:: Dataset extract

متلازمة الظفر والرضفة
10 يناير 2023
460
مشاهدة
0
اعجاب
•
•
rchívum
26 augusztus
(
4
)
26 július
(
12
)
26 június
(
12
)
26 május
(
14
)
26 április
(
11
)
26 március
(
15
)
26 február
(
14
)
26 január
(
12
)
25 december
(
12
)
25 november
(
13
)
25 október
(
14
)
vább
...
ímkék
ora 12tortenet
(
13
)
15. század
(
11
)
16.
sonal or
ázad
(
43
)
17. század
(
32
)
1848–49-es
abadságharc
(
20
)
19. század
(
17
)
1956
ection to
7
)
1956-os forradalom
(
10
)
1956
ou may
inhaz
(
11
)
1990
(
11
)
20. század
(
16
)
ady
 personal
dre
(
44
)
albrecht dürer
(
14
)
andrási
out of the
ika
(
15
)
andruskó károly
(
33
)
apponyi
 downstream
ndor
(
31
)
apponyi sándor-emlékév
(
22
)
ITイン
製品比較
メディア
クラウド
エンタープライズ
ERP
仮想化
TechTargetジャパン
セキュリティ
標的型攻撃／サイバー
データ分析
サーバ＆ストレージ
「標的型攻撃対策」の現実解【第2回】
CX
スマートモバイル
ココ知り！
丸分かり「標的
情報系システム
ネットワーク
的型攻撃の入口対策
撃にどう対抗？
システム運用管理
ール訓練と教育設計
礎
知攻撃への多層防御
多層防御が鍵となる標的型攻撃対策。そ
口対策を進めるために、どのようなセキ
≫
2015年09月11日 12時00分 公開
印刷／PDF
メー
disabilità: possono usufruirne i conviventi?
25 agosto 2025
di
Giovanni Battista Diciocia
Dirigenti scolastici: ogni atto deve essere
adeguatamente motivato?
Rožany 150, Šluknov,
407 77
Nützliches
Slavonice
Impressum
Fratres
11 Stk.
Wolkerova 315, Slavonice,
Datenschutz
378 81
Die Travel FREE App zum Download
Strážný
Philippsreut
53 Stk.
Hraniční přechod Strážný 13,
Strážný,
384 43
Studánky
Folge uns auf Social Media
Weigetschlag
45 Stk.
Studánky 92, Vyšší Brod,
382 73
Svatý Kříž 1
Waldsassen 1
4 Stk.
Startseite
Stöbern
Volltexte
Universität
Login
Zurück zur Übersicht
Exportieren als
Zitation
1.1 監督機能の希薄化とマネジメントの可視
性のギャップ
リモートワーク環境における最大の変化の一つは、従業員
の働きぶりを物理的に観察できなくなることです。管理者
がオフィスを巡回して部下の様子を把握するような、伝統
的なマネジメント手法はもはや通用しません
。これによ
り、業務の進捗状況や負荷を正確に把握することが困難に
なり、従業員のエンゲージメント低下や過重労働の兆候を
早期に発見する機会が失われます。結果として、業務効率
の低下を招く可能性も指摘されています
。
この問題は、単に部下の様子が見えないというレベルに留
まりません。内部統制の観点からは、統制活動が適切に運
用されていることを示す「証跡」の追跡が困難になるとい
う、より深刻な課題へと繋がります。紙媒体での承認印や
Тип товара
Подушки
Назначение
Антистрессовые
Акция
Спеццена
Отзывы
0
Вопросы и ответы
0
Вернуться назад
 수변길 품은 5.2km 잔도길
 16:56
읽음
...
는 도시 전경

::::

Retype all of the material. Each line must match exactly.

Answer space
متلازمة الظفر والرضفة
10 يناير 2023
460
مشاهدة
0
اعجاب
•
•
rchívum
26 augusztus
(
4
)
26 július
(
12
)
26 június
(
12
)
26 május
(
14
)
26 április
(
11
)
26 március
(
15
)
26 február
(
14
)
26 január
(
12
)
25 december
(
12
)
25 november
(
13
)
25 október
(
14
)
vább
...
ímkék
ora 12tortenet
(
13
)
15. század
(
11
)
16.
sonal or
ázad
(
43
)
17. század
(
32
)
1848–49-es
abadságharc
(
20
)
19. század
(
17
)
1956
ection to
7
)
1956-os forradalom
(
10
)
1956
ou may
inhaz
(
11
)
1990
(
11
)
20. század
(
16
)
ady
 personal
dre
(
44
)
albrecht dürer
(
14
)
andrási
out of the
ika
(
15
)
andruskó károly
(
33
)
apponyi
 downstream
ndor
(
31
)
apponyi sándor-emlékév
(
22
)
ITイン
製品比較
メディア
クラウド
エンタープライズ
ERP
仮想化
TechTargetジャパン
セキュリティ
標的型攻撃／サイバー
データ分析
サーバ＆ストレージ
「標的型攻撃対策」の現実解【第2回】
CX
スマートモバイル
ココ知り！
丸分かり「標的
情報系システム
ネットワーク
的型攻撃の入口対策
撃にどう対抗？
システム運用管理
ール訓練と教育設計
礎
知攻撃への多層防御
多層防御が鍵となる標的型攻撃対策。そ
口対策を進めるために、どのようなセキ
≫
2015年09月11日 12時00分 公開
印刷／PDF
メー
disabilità: possono usufruirne i conviventi?
25 agosto 2025
di
Giovanni Battista Diciocia
Dirigenti scolastici: ogni atto deve essere
adeguatamente motivato?
Rožany 150, Šluknov,
407 77
Nützliches
Slavonice
Impressum
Fratres
11 Stk.
Wolkerova 315, Slavonice,
Datenschutz
378 81
Die Travel FREE App zum Download
Strážný
Philippsreut
53 Stk.
Hraniční přechod Strážný 13,
Strážný,
384 43
Studánky
Folge uns auf Social Media
Weigetschlag
45 Stk.
Studánky 92, Vyšší Brod,
382 73
Svatý Kříž 1
Waldsassen 1
4 Stk.
Startseite
Stöbern
Volltexte
Universität
Login
Zurück zur Übersicht
Exportieren als
Zitation
1.1 監督機能の希薄化とマネジメントの可視
性のギャップ
リモートワーク環境における最大の変化の一つは、従業員
の働きぶりを物理的に観察できなくなることです。管理者
がオフィスを巡回して部下の様子を把握するような、伝統
的なマネジメント手法はもはや通用しません
。これによ
り、業務の進捗状況や負荷を正確に把握することが困難に
なり、従業員のエンゲージメント低下や過重労働の兆候を
早期に発見する機会が失われます。結果として、業務効率
の低下を招く可能性も指摘されています
。
この問題は、単に部下の様子が見えないというレベルに留
まりません。内部統制の観点からは、統制活動が適切に運
用されていることを示す「証跡」の追跡が困難になるとい
う、より深刻な課題へと繋がります。紙媒体での承認印や
Тип товара
Подушки
Назначение
Антистрессовые
Акция
Спеццена
Отзывы
0
Вопросы и ответы
0
Вернуться назад
 수변길 품은 5.2km 잔도길
 16:56
읽음
...
는 도시 전경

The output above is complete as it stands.